This article was originally published in the July/Aug 2021 issue of San Diego Lawyer Magazine.
By Anne Kammer
Once upon a time, an attorney decided it would be a good idea to write out the following email to opposing counsel and hit the “send” button:
You are a liar and a coward Chad. My motion will prove that. If you want to be a man, any time, any place. Otherwise we will allow Judge Womack to sort it out because you are gutless.
The email wound up described in, and submitted as an exhibit to, a brief filed with the court (not surprisingly, in support of a motion for sanctions). That was just the beginning. The email was reproduced on a slide and used as a demonstrative exhibit years later during a presentation on civility by members of the American Board of Trial Advocates. The email appears in an appendix to an article in the Georgetown Journal of Legal Ethics. The email was reported on by multiple online media outlets, including Above the Law. The email has now been paraphrased almost a decade later in the print and online editions of this magazine. And that is how a decidedly egregious lapse in courtesy and basic human decency became forever enshrined on the internet. The end.
Or, rather, the beginning — of what will hopefully serve as a concise but compelling reminder of the power and longevity of the written word in the legal profession today. Thanks to the proliferation of legal research databases and electronic filing systems, lawyers should anticipate that any publicly filed document may persist online into perpetuity. This modern phenomenon necessitates that attorneys adhere faithfully to best practices in legal writing if they wish to preserve or improve their professional reputations. Civility should be foremost among these writing practices, not only because courts expect or even require it, but because gentility elevates advocacy and discourteousness accomplishes nothing. As Justice Ruth Bader Ginsburg once explained to legal writing expert Bryan Garner, “[i]t isn’t necessary to say anything nasty about your adversary or to make deriding comments about the opposing brief. Those are just distractions. You should aim to persuade the judge by the power of your reasoning and not by denigrating the opposing side.”
Likewise, civility in judicial writing imparts fairness and impartiality, and lends credibility to the justice system.

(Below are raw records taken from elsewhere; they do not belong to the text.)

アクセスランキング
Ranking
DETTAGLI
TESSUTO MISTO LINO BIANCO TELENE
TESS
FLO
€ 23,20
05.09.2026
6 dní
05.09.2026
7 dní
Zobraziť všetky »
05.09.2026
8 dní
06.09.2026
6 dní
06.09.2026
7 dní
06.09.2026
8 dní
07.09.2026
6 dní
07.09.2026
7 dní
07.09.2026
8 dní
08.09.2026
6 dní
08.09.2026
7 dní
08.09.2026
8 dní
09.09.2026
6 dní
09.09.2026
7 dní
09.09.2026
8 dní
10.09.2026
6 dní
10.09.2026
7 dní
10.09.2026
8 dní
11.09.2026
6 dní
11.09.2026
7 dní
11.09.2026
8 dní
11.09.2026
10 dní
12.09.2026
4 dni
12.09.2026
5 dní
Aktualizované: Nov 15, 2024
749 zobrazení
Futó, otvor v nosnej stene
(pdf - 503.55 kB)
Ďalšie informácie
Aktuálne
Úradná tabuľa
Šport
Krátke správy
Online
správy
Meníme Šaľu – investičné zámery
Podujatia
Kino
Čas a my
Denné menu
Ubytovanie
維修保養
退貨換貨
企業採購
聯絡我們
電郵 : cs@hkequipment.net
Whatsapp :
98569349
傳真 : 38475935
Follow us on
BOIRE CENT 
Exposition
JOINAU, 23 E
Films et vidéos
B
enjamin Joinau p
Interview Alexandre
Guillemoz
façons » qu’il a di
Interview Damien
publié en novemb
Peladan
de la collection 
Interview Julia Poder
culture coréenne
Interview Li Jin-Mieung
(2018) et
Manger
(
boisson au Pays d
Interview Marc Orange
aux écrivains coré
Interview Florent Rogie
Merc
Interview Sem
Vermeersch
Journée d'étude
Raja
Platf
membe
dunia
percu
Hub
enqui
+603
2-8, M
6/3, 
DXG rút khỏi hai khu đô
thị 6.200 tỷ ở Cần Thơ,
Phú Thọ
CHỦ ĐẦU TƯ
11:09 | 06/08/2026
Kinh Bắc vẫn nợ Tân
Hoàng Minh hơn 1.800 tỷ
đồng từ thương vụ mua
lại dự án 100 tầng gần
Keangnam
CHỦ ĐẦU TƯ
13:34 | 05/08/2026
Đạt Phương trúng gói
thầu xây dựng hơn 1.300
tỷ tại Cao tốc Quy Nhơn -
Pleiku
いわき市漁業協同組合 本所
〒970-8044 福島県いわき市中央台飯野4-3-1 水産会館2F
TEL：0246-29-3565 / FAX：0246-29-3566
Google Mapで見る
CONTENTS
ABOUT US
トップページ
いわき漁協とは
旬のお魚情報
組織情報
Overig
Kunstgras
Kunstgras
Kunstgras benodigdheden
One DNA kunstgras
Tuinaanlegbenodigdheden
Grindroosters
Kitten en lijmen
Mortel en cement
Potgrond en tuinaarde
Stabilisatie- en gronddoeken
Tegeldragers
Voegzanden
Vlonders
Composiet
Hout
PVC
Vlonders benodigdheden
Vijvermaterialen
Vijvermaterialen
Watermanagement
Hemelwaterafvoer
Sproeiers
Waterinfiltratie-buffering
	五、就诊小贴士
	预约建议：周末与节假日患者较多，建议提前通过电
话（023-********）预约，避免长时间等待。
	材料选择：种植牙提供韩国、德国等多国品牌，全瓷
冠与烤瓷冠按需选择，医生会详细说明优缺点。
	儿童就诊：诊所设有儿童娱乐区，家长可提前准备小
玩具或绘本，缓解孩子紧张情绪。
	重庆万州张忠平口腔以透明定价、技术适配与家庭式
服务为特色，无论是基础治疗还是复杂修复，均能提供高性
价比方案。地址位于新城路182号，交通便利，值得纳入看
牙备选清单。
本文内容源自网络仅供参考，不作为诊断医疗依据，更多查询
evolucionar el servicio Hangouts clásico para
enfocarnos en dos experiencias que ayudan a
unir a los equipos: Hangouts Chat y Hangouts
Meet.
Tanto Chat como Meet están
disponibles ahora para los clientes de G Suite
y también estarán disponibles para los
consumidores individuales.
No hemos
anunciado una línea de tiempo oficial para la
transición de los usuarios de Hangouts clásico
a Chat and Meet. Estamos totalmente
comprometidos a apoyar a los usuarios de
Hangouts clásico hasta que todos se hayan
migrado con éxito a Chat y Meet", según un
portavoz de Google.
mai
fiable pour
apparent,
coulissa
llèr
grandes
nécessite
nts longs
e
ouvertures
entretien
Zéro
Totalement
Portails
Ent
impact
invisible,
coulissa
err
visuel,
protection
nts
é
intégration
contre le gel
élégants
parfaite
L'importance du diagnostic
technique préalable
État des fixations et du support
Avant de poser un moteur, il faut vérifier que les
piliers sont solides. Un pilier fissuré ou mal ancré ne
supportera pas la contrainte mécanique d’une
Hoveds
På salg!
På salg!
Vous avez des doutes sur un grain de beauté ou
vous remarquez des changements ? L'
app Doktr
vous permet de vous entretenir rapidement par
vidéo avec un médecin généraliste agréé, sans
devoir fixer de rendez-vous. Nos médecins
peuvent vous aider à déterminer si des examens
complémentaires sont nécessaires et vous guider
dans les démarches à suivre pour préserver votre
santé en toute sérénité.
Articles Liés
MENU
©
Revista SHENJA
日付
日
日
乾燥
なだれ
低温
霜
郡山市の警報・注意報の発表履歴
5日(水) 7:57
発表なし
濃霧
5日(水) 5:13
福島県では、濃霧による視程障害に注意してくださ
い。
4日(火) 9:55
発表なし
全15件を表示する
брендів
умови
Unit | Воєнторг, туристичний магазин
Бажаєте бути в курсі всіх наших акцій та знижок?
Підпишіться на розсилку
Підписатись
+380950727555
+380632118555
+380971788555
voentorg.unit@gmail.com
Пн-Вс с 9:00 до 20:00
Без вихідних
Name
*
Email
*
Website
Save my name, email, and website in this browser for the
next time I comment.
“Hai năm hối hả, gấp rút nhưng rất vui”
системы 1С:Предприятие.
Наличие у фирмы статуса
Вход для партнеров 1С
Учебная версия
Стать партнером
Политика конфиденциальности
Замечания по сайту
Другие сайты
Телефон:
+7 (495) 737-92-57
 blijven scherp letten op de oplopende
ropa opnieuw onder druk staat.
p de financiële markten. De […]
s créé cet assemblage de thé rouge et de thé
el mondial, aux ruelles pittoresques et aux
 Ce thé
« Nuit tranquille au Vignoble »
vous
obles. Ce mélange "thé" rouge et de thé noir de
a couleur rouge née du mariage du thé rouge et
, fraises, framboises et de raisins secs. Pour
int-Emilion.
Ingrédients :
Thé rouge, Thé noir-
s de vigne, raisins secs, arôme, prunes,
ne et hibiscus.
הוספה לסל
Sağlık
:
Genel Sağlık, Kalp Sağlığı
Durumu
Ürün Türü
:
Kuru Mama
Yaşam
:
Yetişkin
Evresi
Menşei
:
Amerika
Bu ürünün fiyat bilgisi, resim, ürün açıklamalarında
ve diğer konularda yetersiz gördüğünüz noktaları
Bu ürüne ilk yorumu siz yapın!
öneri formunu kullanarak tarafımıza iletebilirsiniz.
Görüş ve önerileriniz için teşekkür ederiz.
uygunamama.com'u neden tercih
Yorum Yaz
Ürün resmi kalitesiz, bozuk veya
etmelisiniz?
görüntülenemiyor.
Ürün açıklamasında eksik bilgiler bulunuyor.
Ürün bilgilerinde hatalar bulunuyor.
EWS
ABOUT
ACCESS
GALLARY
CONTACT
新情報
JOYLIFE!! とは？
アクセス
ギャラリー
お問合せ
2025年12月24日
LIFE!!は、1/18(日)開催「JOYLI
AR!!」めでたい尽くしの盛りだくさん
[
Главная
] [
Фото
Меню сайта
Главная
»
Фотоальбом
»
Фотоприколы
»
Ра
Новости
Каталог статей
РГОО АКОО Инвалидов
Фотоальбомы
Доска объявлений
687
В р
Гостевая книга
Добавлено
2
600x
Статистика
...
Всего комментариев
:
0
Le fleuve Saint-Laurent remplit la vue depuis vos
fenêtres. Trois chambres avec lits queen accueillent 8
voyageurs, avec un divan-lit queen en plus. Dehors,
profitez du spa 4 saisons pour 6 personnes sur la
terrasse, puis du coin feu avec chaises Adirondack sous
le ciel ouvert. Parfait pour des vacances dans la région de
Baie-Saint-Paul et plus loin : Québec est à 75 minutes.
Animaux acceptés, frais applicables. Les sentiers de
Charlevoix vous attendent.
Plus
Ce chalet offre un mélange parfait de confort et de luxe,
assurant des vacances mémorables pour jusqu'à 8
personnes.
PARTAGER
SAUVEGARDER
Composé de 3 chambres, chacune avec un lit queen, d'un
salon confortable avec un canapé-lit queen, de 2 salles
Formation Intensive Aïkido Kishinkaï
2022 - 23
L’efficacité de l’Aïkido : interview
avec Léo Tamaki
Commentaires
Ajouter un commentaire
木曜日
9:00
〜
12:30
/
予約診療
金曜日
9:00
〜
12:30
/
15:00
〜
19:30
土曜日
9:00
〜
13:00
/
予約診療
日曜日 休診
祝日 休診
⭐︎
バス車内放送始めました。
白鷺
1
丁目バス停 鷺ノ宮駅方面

By writing with respect and restraint, judges reinforce the value of civil expression and set the standard for attorneys who appear before them to emulate.
Chief Justice Burger cautioned 50 years ago that “an undisciplined and unregulated profession will destroy itself, will fail in its mission, and will not restore public confidence in the profession.” This is no less true today and underscores the need for attorneys to take care with the written word. Civility in legal writing begets discipline in the profession itself. Members of the bar must strive for civility every time they type out an email, propound written discovery, or file a brief. Members of the bench should bear in mind the virtues of respect and grace every time they draft an opinion or issue a written order. Legal writing takes many forms; civility should be a hallmark of them all.